#### [Exercise]
Look through the records and copy every line in which "thumb" appears.
** Data supplied follows **
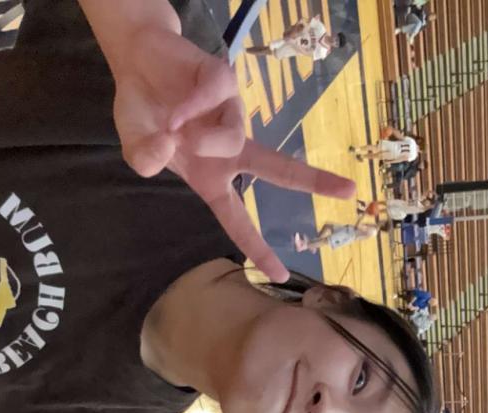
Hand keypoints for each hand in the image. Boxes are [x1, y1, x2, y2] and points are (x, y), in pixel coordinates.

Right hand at [112, 27, 354, 280]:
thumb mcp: (138, 148)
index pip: (238, 220)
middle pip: (279, 170)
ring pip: (235, 139)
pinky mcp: (225, 81)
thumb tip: (166, 150)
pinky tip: (174, 107)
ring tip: (171, 127)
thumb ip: (144, 158)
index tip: (278, 275)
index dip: (257, 248)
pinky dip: (192, 105)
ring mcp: (232, 114)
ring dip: (207, 140)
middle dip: (314, 180)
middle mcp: (230, 150)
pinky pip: (215, 96)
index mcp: (212, 179)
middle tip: (350, 191)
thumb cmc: (144, 117)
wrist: (139, 62)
** End of Data supplied **
#### [Problem solution]
thumb mcp: (138, 148)
thumb tip: (166, 150)
thumb ip: (144, 158)
thumb cmc: (144, 117)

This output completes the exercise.